A performance: rapidez também é política
A velocidade de carregamento de um site, avaliada pelo Google Lighthouse, pode parecer um detalhe técnico, mas tem implicações directas na experiência do utilizador e até na visibilidade da página nos motores de busca. Aqui, o ATUA destaca-se novamente com uma pontuação de 93, seguido pelo RIR (82) e o VOLT (69). Estes resultados mostram um cuidado com a eficiência, a optimização e o respeito por aquele recurso sempre limitado chamado "tempo".
Em contraste, partidos como o JPP, o PEV e o PSD obtêm os piores resultados nesta métrica. Num contexto em que um atraso de segundos pode determinar se alguém lê ou abandona um site, a negligência neste campo é um erro estratégico com impacto real nos resultados eleitorais.
Acessibilidade: a democracia não pode excluir ninguém
A acessibilidade digital, medida pelo Lighthouse e validada pela ferramenta WAVE, é uma métrica que diz respeito à inclusão. Websites acessíveis garantem que pessoas com deficiência visual, auditiva ou motora consigam navegar, compreender e interagir com o conteúdo. Aqui, mais uma vez, o ATUA e o RIR lideram com pontuações de 95. A Iniciativa Liberal também surge bem posicionada, com 93 pontos.
Mas o que é particularmente grave é a quantidade de erros identificados pela WAVE nos websites de alguns partidos. O PEV acumula 138 erros, muitos deles relacionados com o contraste — tornando a leitura impossível para quem tem dificuldades visuais. O LIVRE apresenta 45 erros, o Ergue-te 44, e o ADN 52. Estes números são sintomáticos de uma falta de auditoria básica aos websites e revelam um alheamento preocupante das necessidades de uma parte significativa da população.
Boas práticas: o básico que muitos ignoram
As boas práticas de desenvolvimento (segurança, compatibilidade, uso de HTTPS, design responsivo, entre outros) são outro dos pilares avaliados. Aqui, MPT, PTP, ATUA e RIR atingem a pontuação máxima (100), o que transmite confiança e um nível técnico assinalável.
Outros partidos, como o PSD, IL e BE, ficam-se por valores sólidos (96), mas ainda assim abaixo do máximo. Já o NC, por exemplo, tem apenas 82 pontos, o que denuncia algumas falhas de implementação que poderiam ser facilmente corrigidas com uma auditoria mínima.
SEO: não basta estar online, é preciso ser encontrado
A optimização para motores de busca (SEO) é uma ferramenta fundamental para garantir que os eleitores encontrem os partidos quando procuram por temas políticos, candidatos ou propostas. Aqui, destacam-se CDS, PCTP/MRPP, PPM, NC e CHEGA com pontuações perfeitas (100). Contudo, é importante sublinhar que o Lighthouse avalia apenas a parte técnica do SEO (metadados, estrutura do HTML, ausência de erros críticos), e não a relevância ou profundidade do conteúdo, onde a verdadeira batalha pela atenção (e voto) dos cidadãos acontece.

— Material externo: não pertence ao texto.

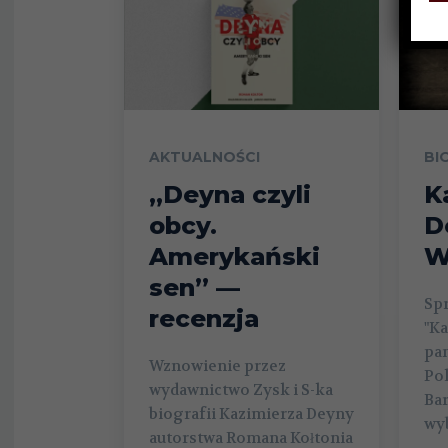
AKTUALNOŚCI
BI
„Deyna czyli
K
obcy.
D
Amerykański
W
sen” —
Sp
recenzja
"Ka
pam
Wznowienie przez
Pol
wydawnictwo Zysk i S-ka
Bar
biografii Kazimierza Deyny
wyb
autorstwa Romana Kołtonia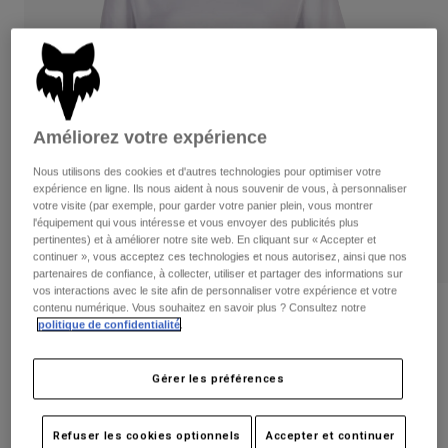
Pantalons
Protections
Pantalons
Chemises
Pantalons
Masques
Voir tout
Gants
Chaussettes
Shorts
Voir tout
Vestes
Améliorez votre expérience
Vestes
Femme
Protections
Nous utilisons des cookies et d'autres technologies pour optimiser votre
T-shirts et tops
Gants
expérience en ligne. Ils nous aident à nous souvenir de vous, à personnaliser
Moto
votre visite (par exemple, pour garder votre panier plein, vous montrer
Masques
Sweats et Pulls
l'équipement qui vous intéresse et vous envoyer des publicités plus
Protections
Casques
pertinentes) et à améliorer notre site web. En cliquant sur « Accepter et
Vestes
continuer », vous acceptez ces technologies et nous autorisez, ainsi que nos
Chaussettes
Maillots
partenaires de confiance, à collecter, utiliser et partager des informations sur
Pantalons
Masques
vos interactions avec le site afin de personnaliser votre expérience et votre
Pantalons
contenu numérique. Vous souhaitez en savoir plus ? Consultez notre
Sacs et accessoires
T-shirt Level Up Premium - Femme
Chemises
politique de confidentialité
.
Bottes
Chaussettes
Voir tout
Article n°
31780
Pièces de rechange
Protections
Gérer les préférences
Accessoires
Gants
Price reduced from
to
39,99 €
20,00 €
50% OFF
Enfants
Masques
Pièces de rechange
Refuser les cookies optionnels
Accepter et continuer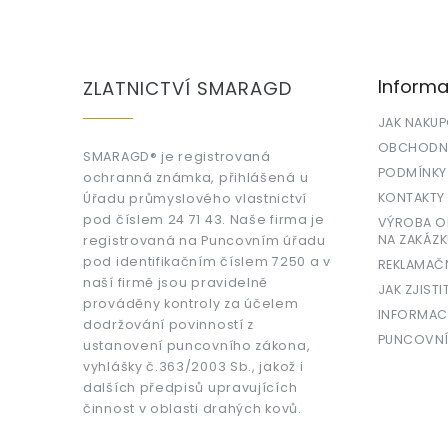
Z
á
p
a
Informa
ZLATNICTVÍ SMARAGD
t
í
JAK NAKU
OBCHODNÍ
SMARAGD® je registrovaná
PODMÍNKY
ochranná známka, přihlášená u
KONTAKTY
Úřadu průmyslového vlastnictví
pod číslem 24 71 43. Naše firma je
VÝROBA OR
NA ZAKÁZK
registrovaná na Puncovním úřadu
pod identifikačním číslem 7250 a v
REKLAMAČ
naší firmě jsou pravidelně
JAK ZJISTI
prováděny kontroly za účelem
INFORMAC
dodržování povinností z
PUNCOVNÍ
ustanovení puncovního zákona,
vyhlášky č.363/2003 Sb., jakož i
dalších předpisů upravujících
činnost v oblasti drahých kovů.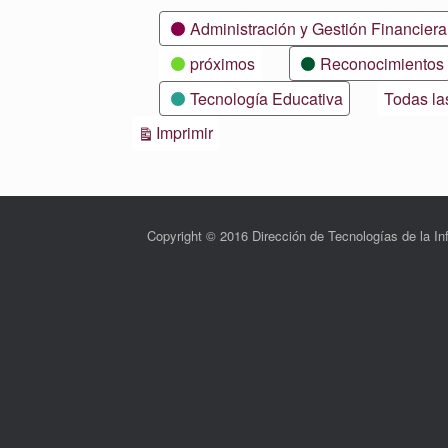
Categorías
Administración y Gestión Financiera
próximos
Reconocimientos
Tecnología Educativa
Todas la
Vistas
Imprimir
Copyright © 2016 Dirección de Tecnologías de la 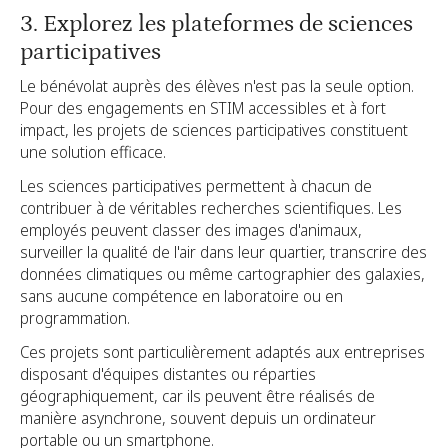
3. Explorez les plateformes de sciences
participatives
Le bénévolat auprès des élèves n'est pas la seule option.
Pour des engagements en STIM accessibles et à fort
impact, les projets de sciences participatives constituent
une solution efficace.
Les sciences participatives permettent à chacun de
contribuer à de véritables recherches scientifiques. Les
employés peuvent classer des images d'animaux,
surveiller la qualité de l'air dans leur quartier, transcrire des
données climatiques ou même cartographier des galaxies,
sans aucune compétence en laboratoire ou en
programmation.
Ces projets sont particulièrement adaptés aux entreprises
disposant d'équipes distantes ou réparties
géographiquement, car ils peuvent être réalisés de
manière asynchrone, souvent depuis un ordinateur
portable ou un smartphone.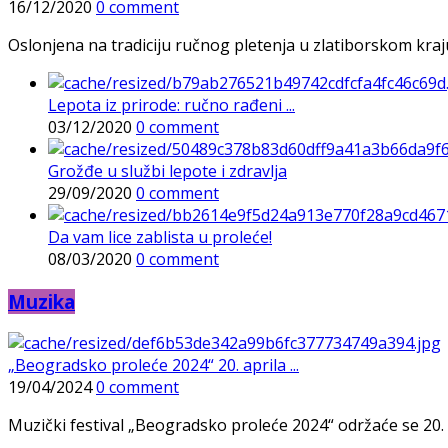
16/12/2020
0 comment
Oslonjena na tradiciju ručnog pletenja u zlatiborskom kraj
Lepota iz prirode: ručno rađeni ...
03/12/2020
0 comment
Grožđe u službi lepote i zdravlja
29/09/2020
0 comment
Da vam lice zablista u proleće!
08/03/2020
0 comment
Muzika
„Beogradsko proleće 2024“ 20. aprila ...
19/04/2024
0 comment
Muzički festival „Beogradsko proleće 2024“ održaće se 20. 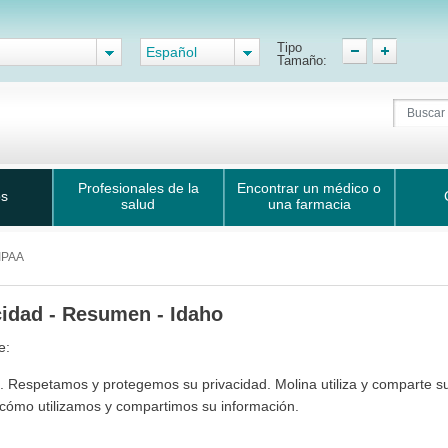
Tipo
Español
Tamaño:
Profesionales de la
Encontrar un médico o
os
salud
una farmacia
HIPAA
cidad - Resumen - Idaho
e:
. Respetamos y protegemos su privacidad. Molina utiliza y comparte s
cómo utilizamos y compartimos su información.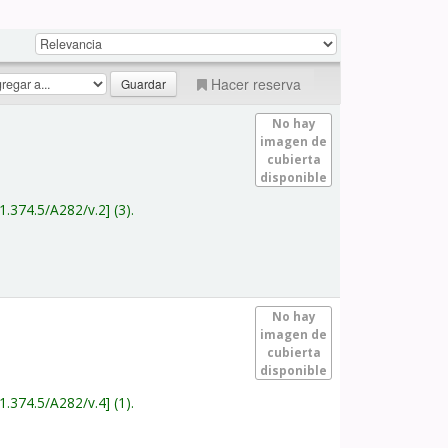
Hacer reserva
No hay
imagen de
cubierta
disponible
1.374.5/A282/v.2
(3).
No hay
imagen de
cubierta
disponible
1.374.5/A282/v.4
(1).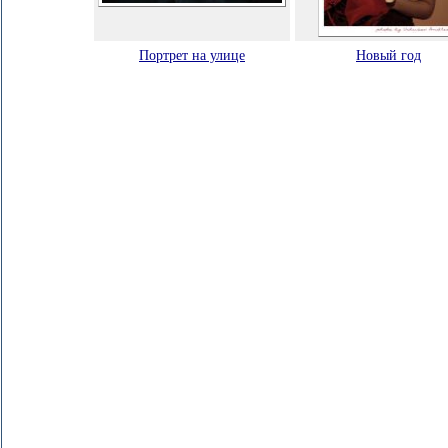
Портрет на улице
Новый год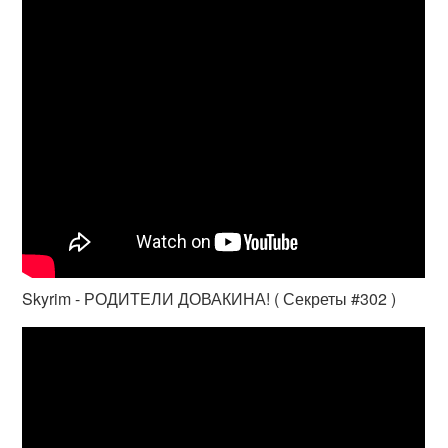
Skyrim - РОДИТЕЛИ ДОВАКИНА! ( Секреты #302 )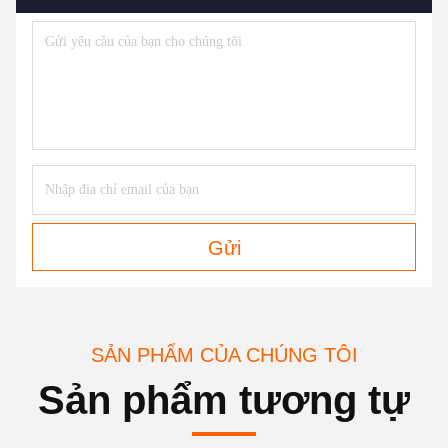
Gửi
SẢN PHẨM CỦA CHÚNG TÔI
Sản phẩm tương tự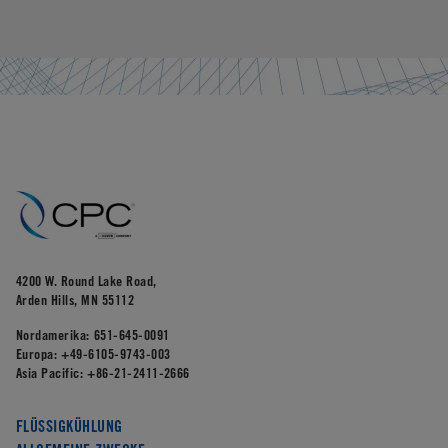
4200 W. Round Lake Road,
Arden Hills, MN 55112
Nordamerika:
651-645-0091
Europa:
+49-6105-9743-003
Asia Pacific:
+86-21-2411-2666
FLÜSSIGKÜHLUNG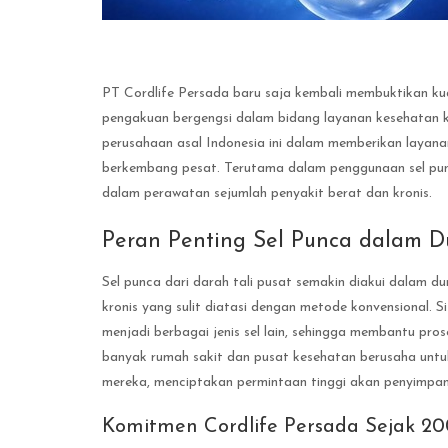
PT Cordlife Persada baru saja kembali membuktikan ku
pengakuan bergengsi dalam bidang layanan kesehatan k
perusahaan asal Indonesia ini dalam memberikan layana
berkembang pesat. Terutama dalam penggunaan sel punc
dalam perawatan sejumlah penyakit berat dan kronis.
Peran Penting Sel Punca dalam D
Sel punca dari darah tali pusat semakin diakui dalam 
kronis yang sulit diatasi dengan metode konvensional. S
menjadi berbagai jenis sel lain, sehingga membantu pros
banyak rumah sakit dan pusat kesehatan berusaha un
mereka, menciptakan permintaan tinggi akan penyimpan
Komitmen Cordlife Persada Sejak 20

Legibilidade: se ninguém entende, ninguém participa
Por fim, a legibilidade é talvez o aspecto mais negligenciado pelos partidos políticos portugueses. Usando o Readability Test Tool, o estudo mostra que apenas três partidos: ATUA (43.9), NC (32.4) e VOLT (28.6), apresentam conteúdos com boa legibilidade. Em contrapartida, partidos como a IL (-33.1), PSD (-5.8) e PS (-0.3) usam uma linguagem demasiado complexa, estruturas frásicas longas e vocabulário denso. Num país com níveis preocupantes de literacia funcional, comunicar de forma clara e acessível deveria ser uma prioridade e não um luxo.
Face a este panorama, o estudo deixa um conjunto de recomendações fundamentais que aqui reforço e alargo:
- Partidos como o PEV, LIVRE, Ergue-te e ADN devem investir em revisões técnicas profundas dos sites, garantindo a total conformidade com os melhores padrões internacionais de acessibilidade.
- PSD, JPP e PEV precisam urgentemente de optimizar os seus websites, implementando técnicas como compressão de imagens, minificação de código (ou minimização: o processo de remover todos os caracteres desnecessários do código fonte do JavaScript) e cache eficiente.
- A IL, PSD e PS devem rever a linguagem usada, apostando numa escrita mais clara, directa e acessível.
- Partidos com bons resultados devem manter e reforçar as boas práticas já implementadas, garantindo que o seu posicionamento não regride.
- Apesar de boas notas técnicas, muitos partidos ainda falham na criação de conteúdo verdadeiramente relevante e pesquisável (SEO).
- É importante ter em conta que a presença digital não é um projecto pontual. É essencial manter um processo contínuo de avaliação, actualizações e melhoria.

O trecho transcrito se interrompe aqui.